The Paper Bag Was On My Knee – Part II

DickGenerally speaking, the symphonic output of Shostakovich has all the charms of being waterboarded by a cackling Dick Cheney, and the composer’s final symphony is certainly no exception. Filled to capacity with haunting quotations, harsh angularity, and harrowing emotions, Symphony No. 15 by Dmitri Shostakovich is probably music best avoided if suicidal tendencies are at all an issue for you. This composition of uneasy listening was first played 41 years ago in Moscow, but the Oregon Symphony’s first performance wasn’t until Saturday night in downtown Portland. The work opens surprisingly with the bright clarity of a chiming glockenspiel and a deceivingly pleasant flute melody, but the playful façade is quickly destroyed by a stabbing onslaught of evil strings and an eruption of absolute percussive chaos. It’s freaking brilliant music.
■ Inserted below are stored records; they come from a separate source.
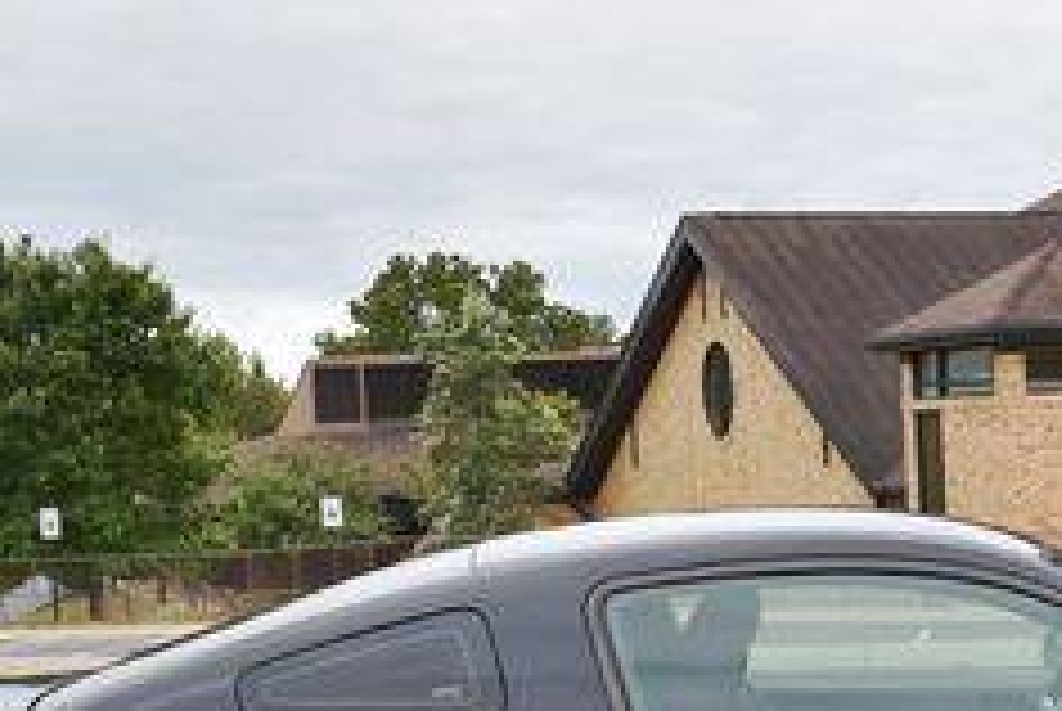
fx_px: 2521
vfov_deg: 15.8
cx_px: 972
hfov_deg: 23.1
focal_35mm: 85
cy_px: 646
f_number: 4
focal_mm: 21
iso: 400
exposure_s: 1/250
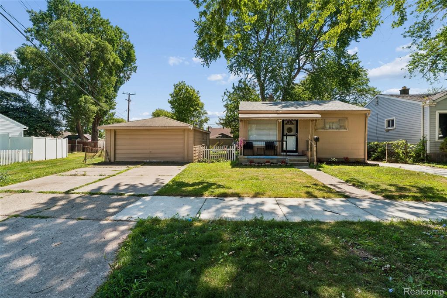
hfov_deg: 93.6
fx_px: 210
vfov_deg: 70.8
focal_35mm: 17
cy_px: 149
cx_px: 224
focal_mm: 16.9
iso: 100
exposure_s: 1/20
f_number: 22
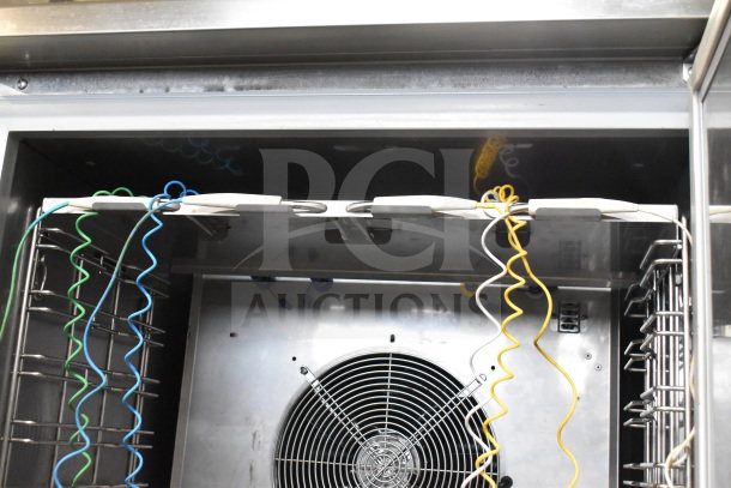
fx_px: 883
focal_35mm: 44
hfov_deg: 45.0
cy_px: 244
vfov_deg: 30.9
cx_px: 366
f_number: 6.3
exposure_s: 1/160
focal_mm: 29
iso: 6400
And to hear it played live by a technical army of 76 professional musicians? Shiiit. And as if the remarkable amount of solo time the composer offers to string goddesses Sarah and Nancy weren’t parting gift enough, the 65-year-old Shostakovich also left us with some insanely sick writing for symphonic percussionists. I’ll tell you what: Yoko & the Boys blew it up at the Schnitz, ripping through an arsenal of toys that included a bass drum, snare drum, cymbals, tam-tam, triangle, castanets, a whip (!), the xylophone, an entire vibraphone kit, four timpani, and a most ghostly celesta. Forty minutes of utter dread never sounded better. [whew!] Seriously.